National champion Virginia basketball team rejects White House visit
Virginia will not be visiting the White House to celebrate this month's NCAA national championship win over Texas Tech, their coach Tony Bennett has confirmed.
This follows the decisions of NBA champion Golden State Warriors, who elected to decline an invitation to visit the White House back in 2017, and then early this year opted to pay a visit to former President Barack Obama while in Washington to play the Wizards. The 2018 NBA champions made that move right around the time that a title winning team would typically visit the White House.
Back in 2017, President Trump moved to rescind any invitation for the Warriors to visit, after it appeared that the team were more than a little reluctant. He tweeted;
“Going to the White House is considered a great honor for a championship team. Stephen Curry is hesitating, therefore invitation is withdrawn!”

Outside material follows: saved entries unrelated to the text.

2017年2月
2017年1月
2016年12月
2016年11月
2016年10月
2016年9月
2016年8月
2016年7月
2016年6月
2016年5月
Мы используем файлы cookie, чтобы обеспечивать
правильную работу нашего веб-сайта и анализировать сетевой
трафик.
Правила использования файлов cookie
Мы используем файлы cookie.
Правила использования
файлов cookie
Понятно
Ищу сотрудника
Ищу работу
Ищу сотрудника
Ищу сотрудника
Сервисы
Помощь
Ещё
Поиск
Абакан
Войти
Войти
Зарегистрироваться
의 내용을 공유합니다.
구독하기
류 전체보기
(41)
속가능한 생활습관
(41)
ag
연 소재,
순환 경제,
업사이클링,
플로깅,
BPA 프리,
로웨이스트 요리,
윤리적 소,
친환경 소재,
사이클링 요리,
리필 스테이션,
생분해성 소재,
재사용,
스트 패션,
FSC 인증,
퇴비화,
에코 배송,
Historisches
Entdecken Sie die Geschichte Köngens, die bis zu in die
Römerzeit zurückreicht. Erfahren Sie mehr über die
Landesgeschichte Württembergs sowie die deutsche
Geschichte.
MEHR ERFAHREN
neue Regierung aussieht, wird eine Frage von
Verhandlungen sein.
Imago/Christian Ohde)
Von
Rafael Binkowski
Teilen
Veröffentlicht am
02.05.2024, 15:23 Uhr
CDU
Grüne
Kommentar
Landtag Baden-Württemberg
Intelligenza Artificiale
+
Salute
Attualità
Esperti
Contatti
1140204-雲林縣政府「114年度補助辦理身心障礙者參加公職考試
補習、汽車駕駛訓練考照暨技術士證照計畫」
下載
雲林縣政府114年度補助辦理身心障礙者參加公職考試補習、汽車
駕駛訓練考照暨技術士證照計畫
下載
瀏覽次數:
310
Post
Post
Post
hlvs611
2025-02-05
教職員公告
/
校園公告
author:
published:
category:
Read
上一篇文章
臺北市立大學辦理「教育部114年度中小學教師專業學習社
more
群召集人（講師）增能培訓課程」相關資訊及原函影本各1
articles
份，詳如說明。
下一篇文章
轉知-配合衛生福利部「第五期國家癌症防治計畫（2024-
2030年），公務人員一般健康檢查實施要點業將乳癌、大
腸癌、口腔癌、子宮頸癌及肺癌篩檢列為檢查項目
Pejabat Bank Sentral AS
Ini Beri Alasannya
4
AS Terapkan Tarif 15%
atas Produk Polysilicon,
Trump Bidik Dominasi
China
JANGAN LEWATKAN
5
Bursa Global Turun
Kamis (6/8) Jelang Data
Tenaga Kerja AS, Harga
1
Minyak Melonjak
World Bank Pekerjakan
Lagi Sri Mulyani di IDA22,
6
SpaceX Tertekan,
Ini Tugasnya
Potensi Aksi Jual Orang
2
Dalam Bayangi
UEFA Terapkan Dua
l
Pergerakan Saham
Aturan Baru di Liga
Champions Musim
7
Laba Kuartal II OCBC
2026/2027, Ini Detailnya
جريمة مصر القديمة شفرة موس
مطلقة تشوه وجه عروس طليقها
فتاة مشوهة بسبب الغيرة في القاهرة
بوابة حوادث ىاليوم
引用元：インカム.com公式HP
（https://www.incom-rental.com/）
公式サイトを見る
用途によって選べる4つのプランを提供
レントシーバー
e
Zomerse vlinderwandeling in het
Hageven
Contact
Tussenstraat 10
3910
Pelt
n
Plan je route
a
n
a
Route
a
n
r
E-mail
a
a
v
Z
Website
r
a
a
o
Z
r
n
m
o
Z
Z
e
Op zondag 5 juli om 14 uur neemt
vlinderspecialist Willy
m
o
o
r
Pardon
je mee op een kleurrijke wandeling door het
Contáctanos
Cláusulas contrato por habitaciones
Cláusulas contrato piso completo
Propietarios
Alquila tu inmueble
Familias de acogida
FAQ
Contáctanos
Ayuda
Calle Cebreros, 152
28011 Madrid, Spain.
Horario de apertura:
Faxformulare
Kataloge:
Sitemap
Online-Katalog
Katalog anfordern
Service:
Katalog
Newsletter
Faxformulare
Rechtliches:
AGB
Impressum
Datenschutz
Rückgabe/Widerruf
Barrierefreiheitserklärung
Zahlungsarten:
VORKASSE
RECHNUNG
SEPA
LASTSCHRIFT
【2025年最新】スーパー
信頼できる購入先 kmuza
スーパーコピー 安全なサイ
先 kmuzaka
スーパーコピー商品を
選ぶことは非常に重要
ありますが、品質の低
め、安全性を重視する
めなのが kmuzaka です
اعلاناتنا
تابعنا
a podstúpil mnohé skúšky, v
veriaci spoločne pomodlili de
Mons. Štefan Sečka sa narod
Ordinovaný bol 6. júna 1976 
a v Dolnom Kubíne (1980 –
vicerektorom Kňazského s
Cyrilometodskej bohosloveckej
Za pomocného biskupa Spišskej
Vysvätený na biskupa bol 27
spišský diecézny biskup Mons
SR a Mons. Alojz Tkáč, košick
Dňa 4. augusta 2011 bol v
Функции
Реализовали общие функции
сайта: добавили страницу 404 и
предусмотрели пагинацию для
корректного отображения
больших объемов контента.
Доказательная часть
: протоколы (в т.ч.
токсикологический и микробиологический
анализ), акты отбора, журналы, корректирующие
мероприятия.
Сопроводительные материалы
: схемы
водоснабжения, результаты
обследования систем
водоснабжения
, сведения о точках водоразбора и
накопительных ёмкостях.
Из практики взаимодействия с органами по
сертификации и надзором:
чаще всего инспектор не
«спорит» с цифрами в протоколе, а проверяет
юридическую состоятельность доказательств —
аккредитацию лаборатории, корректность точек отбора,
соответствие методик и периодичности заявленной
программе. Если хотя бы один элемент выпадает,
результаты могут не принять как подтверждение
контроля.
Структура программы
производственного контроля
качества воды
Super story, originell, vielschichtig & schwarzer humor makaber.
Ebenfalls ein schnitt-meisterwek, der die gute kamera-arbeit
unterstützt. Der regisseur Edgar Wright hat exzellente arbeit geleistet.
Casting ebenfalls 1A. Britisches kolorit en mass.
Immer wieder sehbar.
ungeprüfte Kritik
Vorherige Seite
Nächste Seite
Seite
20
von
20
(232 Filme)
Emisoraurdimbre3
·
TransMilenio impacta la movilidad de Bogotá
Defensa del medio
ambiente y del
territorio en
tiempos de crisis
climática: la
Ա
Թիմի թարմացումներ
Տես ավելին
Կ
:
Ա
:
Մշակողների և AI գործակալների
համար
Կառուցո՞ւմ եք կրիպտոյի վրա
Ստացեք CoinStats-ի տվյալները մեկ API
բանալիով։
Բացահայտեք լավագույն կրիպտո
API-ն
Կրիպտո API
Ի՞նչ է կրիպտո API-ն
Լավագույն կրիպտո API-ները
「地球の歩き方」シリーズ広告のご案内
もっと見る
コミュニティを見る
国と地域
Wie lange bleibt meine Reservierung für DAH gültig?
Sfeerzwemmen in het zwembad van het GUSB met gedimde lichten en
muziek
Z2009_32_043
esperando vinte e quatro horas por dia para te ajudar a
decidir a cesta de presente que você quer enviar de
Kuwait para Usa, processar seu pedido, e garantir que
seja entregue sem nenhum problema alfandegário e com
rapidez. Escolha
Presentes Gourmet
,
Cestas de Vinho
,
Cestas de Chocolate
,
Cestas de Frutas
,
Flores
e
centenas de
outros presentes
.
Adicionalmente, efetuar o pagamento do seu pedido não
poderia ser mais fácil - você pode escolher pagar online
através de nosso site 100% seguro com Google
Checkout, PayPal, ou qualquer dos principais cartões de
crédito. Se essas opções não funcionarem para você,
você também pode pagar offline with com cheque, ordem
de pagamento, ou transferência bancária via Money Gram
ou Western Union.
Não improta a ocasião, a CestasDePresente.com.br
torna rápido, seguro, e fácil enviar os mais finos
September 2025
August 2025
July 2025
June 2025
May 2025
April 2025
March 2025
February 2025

But in the case of NCAA champion Virginia, coach Tony Bennett appeared to cite logistical issues as among the chief reasons that the team would not be able to visit the White House;
“We have received inquiries about a visit to the White House,” He said in a statement, “With several players either pursuing pro opportunities or moving on from UVA, it would be difficult, if not impossible to get everyone back together. We would have to respectfully decline an invitation.”
The decision appears to confirm that all three national champion NCAA men's basketball teams who've won titles during Donald Trump's term will not visit the White House. North Carolina and Villanova are the two previous teams not to have paid a visit following their titles; as per USA Today, the Wildcats say they never received an invitation, while the Tar Heels claimed that scheduling conflicts would prevent them from attending.
Three stars from Virginia's national championship run, Kyle Guy, DeAndre Hunter and Ty Jerome have announced their intentions to enter this year's stacked draft class.
President Trump made headlines earlier this year after ordering a fast food buffet in for national champion Clemson after their triumph over Alabama in the College Football Playoff National Championship. This was allegedly due to staff absence during the government shut down.
He then repeated the feat several months later, once again serving up fast food to FCS national champion North Dakota State.